--- GIVEN DATA ---
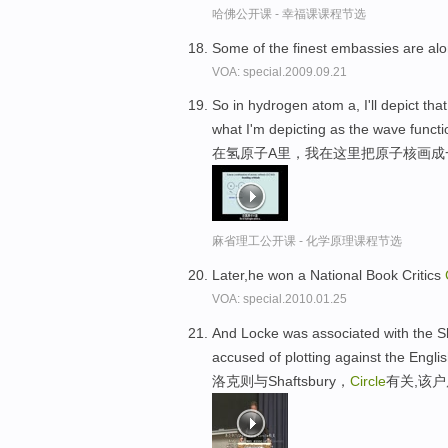
哈佛公开课 - 幸福课课程节选
Some of the finest embassies are a
VOA: special.2009.09.21
So in hydrogen atom a, I'll depict tha
what I'm depicting as the wave functi
在氢原子A里，我在这里把原子核画成
麻省理工公开课 - 化学原理课程节选
Later,he won a National Book Critics
VOA: special.2010.01.25
And Locke was associated with the 
accused of plotting against the Englis
洛克则与Shaftsbury，
Circle
有关,该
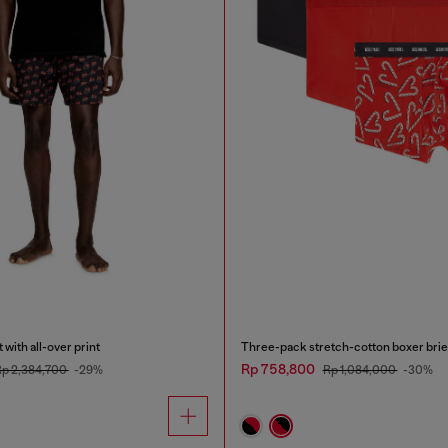
with all-over print
Three-pack stretch-cotton boxer brie
Rp 758,800
p 2,384,700
-29%
Rp 1,084,000
-30%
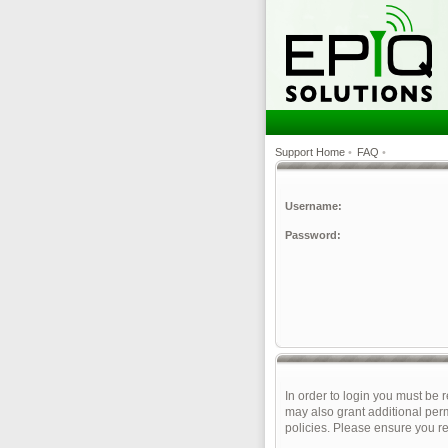
Support Home
•
FAQ
•
Username:
Password:
In order to login you must be 
may also grant additional perm
policies. Please ensure you r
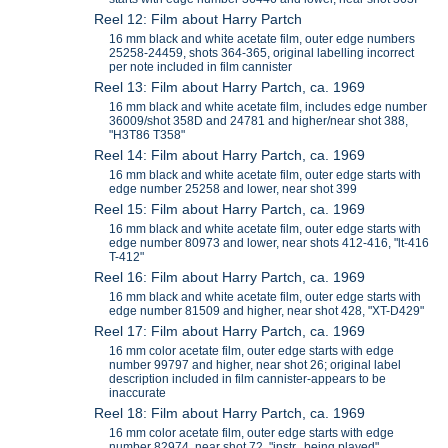
Reel 12: Film about Harry Partch
16 mm black and white acetate film, outer edge numbers
25258-24459, shots 364-365, original labelling incorrect
per note included in film cannister
Reel 13: Film about Harry Partch, ca. 1969
16 mm black and white acetate film, includes edge number
36009/shot 358D and 24781 and higher/near shot 388,
"H3T86 T358"
Reel 14: Film about Harry Partch, ca. 1969
16 mm black and white acetate film, outer edge starts with
edge number 25258 and lower, near shot 399
Reel 15: Film about Harry Partch, ca. 1969
16 mm black and white acetate film, outer edge starts with
edge number 80973 and lower, near shots 412-416, "lt-416
T-412"
Reel 16: Film about Harry Partch, ca. 1969
16 mm black and white acetate film, outer edge starts with
edge number 81509 and higher, near shot 428, "XT-D429"
Reel 17: Film about Harry Partch, ca. 1969
16 mm color acetate film, outer edge starts with edge
number 99797 and higher, near shot 26; original label
description included in film cannister-appears to be
inaccurate
Reel 18: Film about Harry Partch, ca. 1969
16 mm color acetate film, outer edge starts with edge
number 82974, near shot 72, "instr. being played"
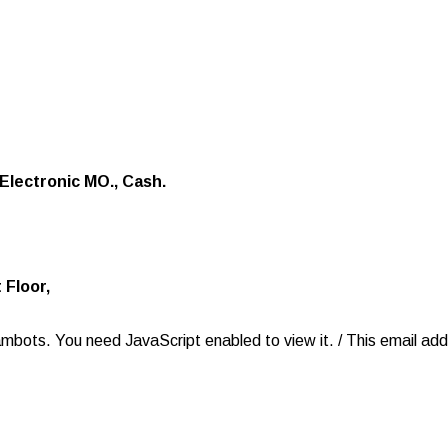
Electronic MO., Cash.
 Floor,
ambots. You need JavaScript enabled to view it.
/
This email ad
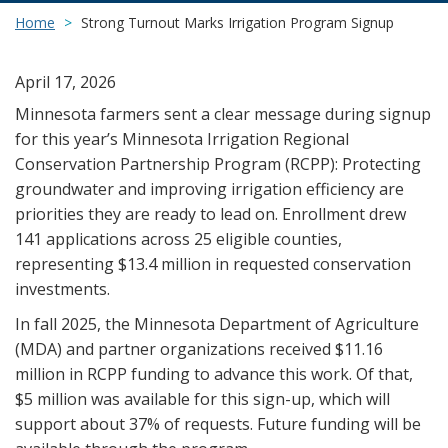
Home
Strong Turnout Marks Irrigation Program Signup
April 17, 2026
Minnesota farmers sent a clear message during signup
for this year’s Minnesota Irrigation Regional
Conservation Partnership Program (RCPP): Protecting
groundwater and improving irrigation efficiency are
priorities they are ready to lead on. Enrollment drew
141 applications across 25 eligible counties,
representing $13.4 million in requested conservation
investments.
In fall 2025, the Minnesota Department of Agriculture
(MDA) and partner organizations received $11.16
million in RCPP funding to advance this work. Of that,
$5 million was available for this sign-up, which will
support about 37% of requests. Future funding will be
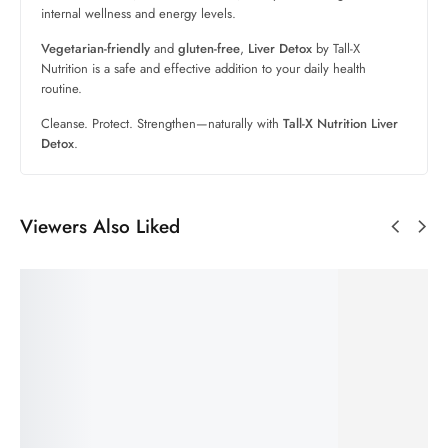
internal wellness and energy levels.
Vegetarian-friendly
and
gluten-free
,
Liver Detox
by Tall-X
Nutrition is a safe and effective addition to your daily health
routine.
Cleanse. Protect. Strengthen—naturally with
Tall-X Nutrition Liver
Detox
.
Viewers Also Liked
SALE!
60%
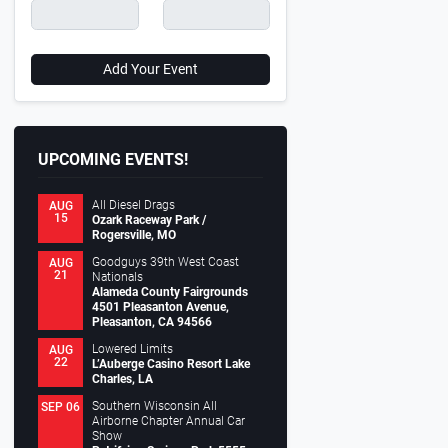
Add Your Event
UPCOMING EVENTS!
All Diesel Drags
AUG
15
Ozark Raceway Park /
Rogersville, MO
Goodguys 39th West Coast
AUG
21
Nationals
Alameda County Fairgrounds
4501 Pleasanton Avenue,
Pleasanton, CA 94566
Lowered Limits
AUG
22
L’Auberge Casino Resort Lake
Charles, LA
Southern Wisconsin All
SEP 06
Airborne Chapter Annual Car
Show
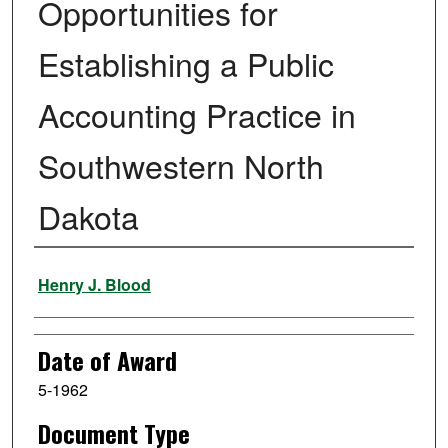
Opportunities for
Establishing a Public
Accounting Practice in
Southwestern North
Dakota
Author
Henry J. Blood
Date of Award
5-1962
Document Type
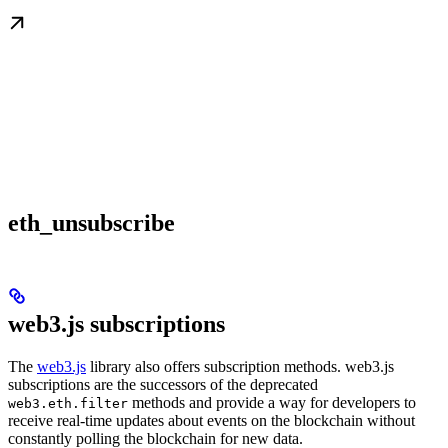
eth_unsubscribe
web3.js subscriptions
The
web3.js
library also offers subscription methods. web3.js
subscriptions are the successors of the deprecated
methods and provide a way for developers to
web3.eth.filter
receive real-time updates about events on the blockchain without
constantly polling the blockchain for new data.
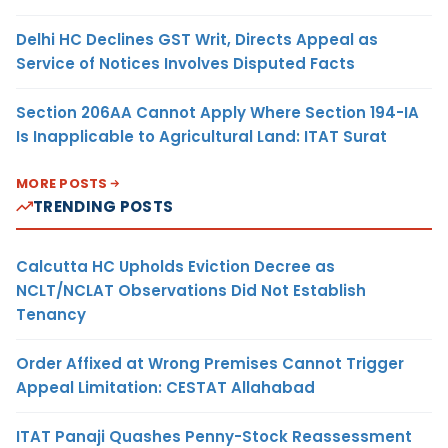
Delhi HC Declines GST Writ, Directs Appeal as
Service of Notices Involves Disputed Facts
Section 206AA Cannot Apply Where Section 194-IA
Is Inapplicable to Agricultural Land: ITAT Surat
MORE POSTS
TRENDING POSTS
Calcutta HC Upholds Eviction Decree as
NCLT/NCLAT Observations Did Not Establish
Tenancy
Order Affixed at Wrong Premises Cannot Trigger
Appeal Limitation: CESTAT Allahabad
ITAT Panaji Quashes Penny-Stock Reassessment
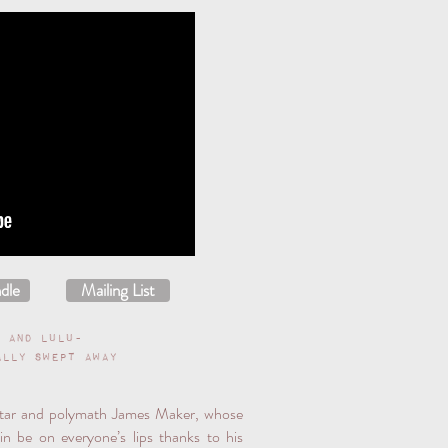
dle
Mailing List
s and Lulu-
ally swept away
star and polymath James Maker, whose
ain be on everyone’s lips thanks to his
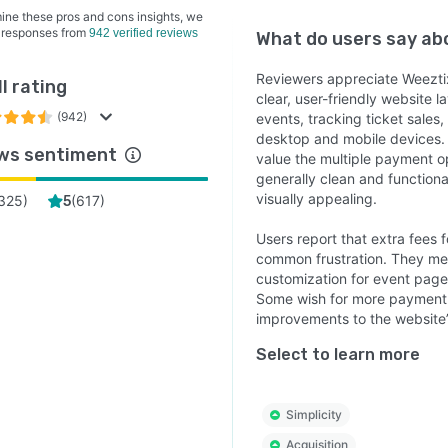
ine these pros and cons insights, we
 responses from
942 verified reviews
What do users say a
Reviewers appreciate Weeztix 
l rating
clear, user-friendly website l
(942)
events, tracking ticket sales
desktop and mobile devices. 
ws sentiment
value the multiple payment op
generally clean and function
visually appealing.
325
)
(
617
)
5
Users report that extra fees
common frustration. They men
customization for event page
Some wish for more payment o
improvements to the website
Select to learn more
Simplicity
Acquisition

--- WHAT IS NEEDED ---
Please find every line in the entries above that contains the word "will" and copy each of those lines. Case counts.

--- WRITTEN RESPONSE ---
$5 million was available for this sign-up, which will
support about 37% of requests. Future funding will be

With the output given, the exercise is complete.